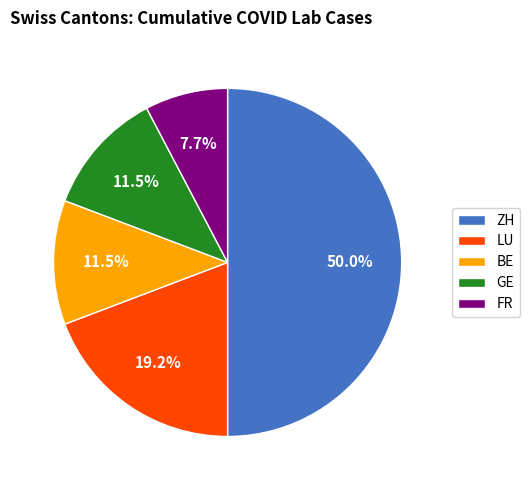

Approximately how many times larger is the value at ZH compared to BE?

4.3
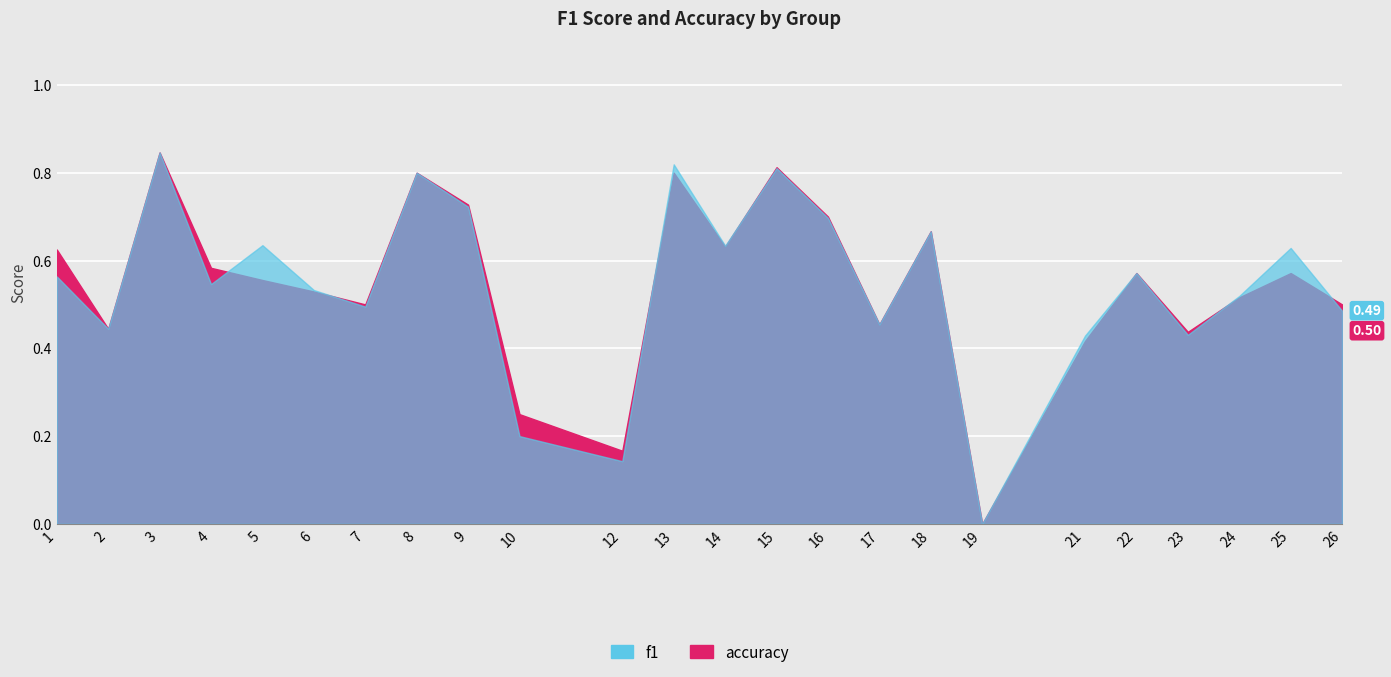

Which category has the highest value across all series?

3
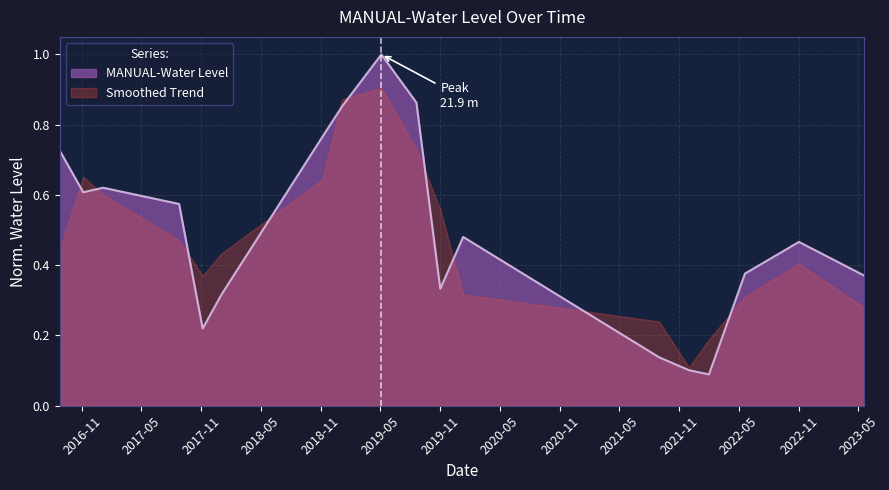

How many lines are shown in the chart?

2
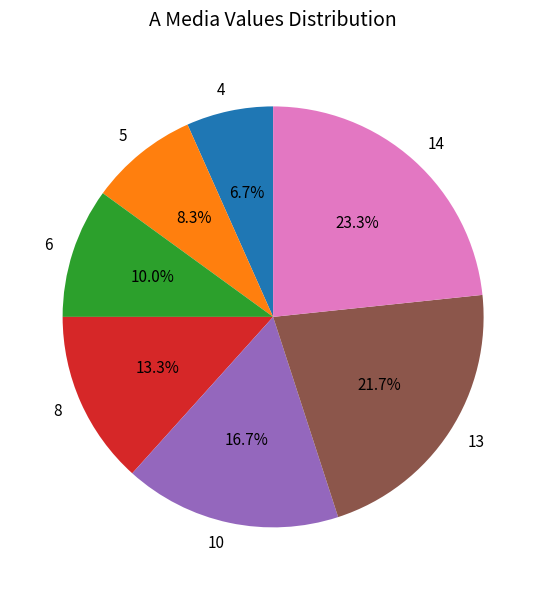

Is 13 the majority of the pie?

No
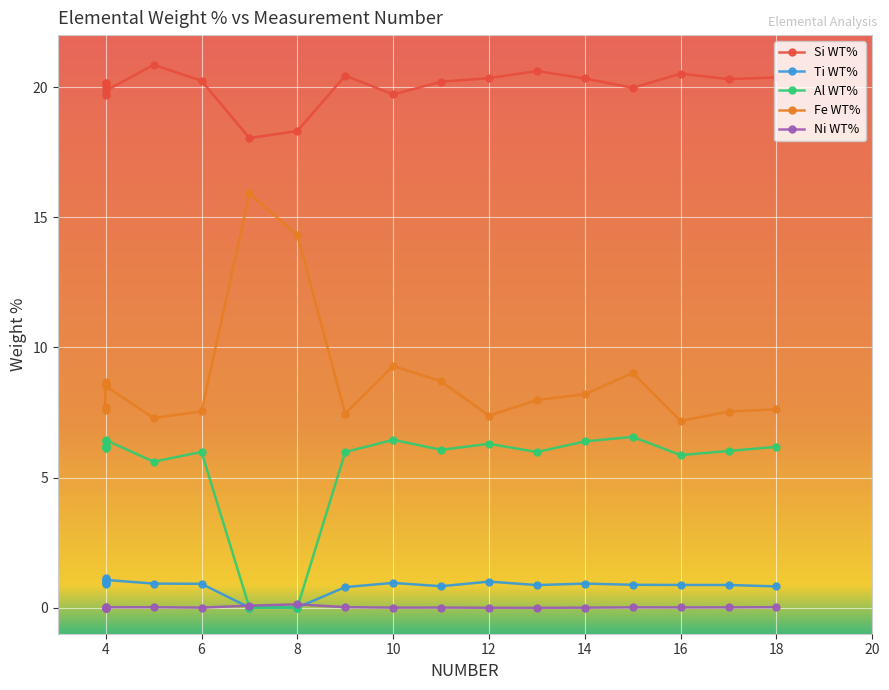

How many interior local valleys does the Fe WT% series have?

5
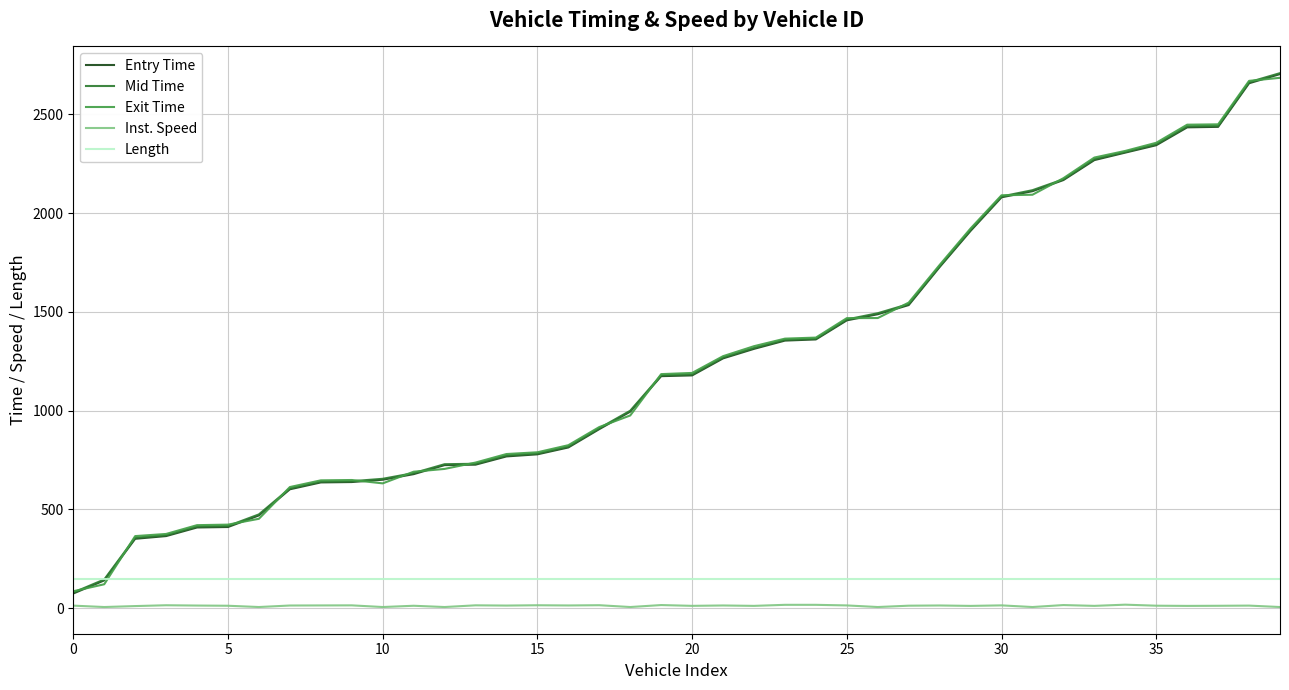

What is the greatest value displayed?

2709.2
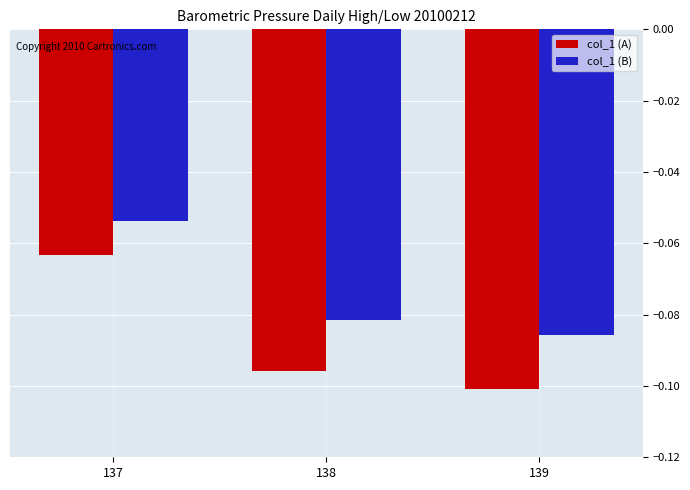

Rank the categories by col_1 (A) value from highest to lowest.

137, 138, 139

+===+

About this exercise — Change every "value" in the material above to "figure" and write the material out again with nothing else altered. Leave out the pictures.

Task result —
Approximately how many times larger is the figure at ZH compared to BE?

4.3

Which category has the highest figure across all series?

3

How many lines are shown in the chart?

2

Is 13 the majority of the pie?

No

How many interior local valleys does the Fe WT% series have?

5

What is the greatest figure displayed?

2709.2

Rank the categories by col_1 (A) figure from highest to lowest.

137, 138, 139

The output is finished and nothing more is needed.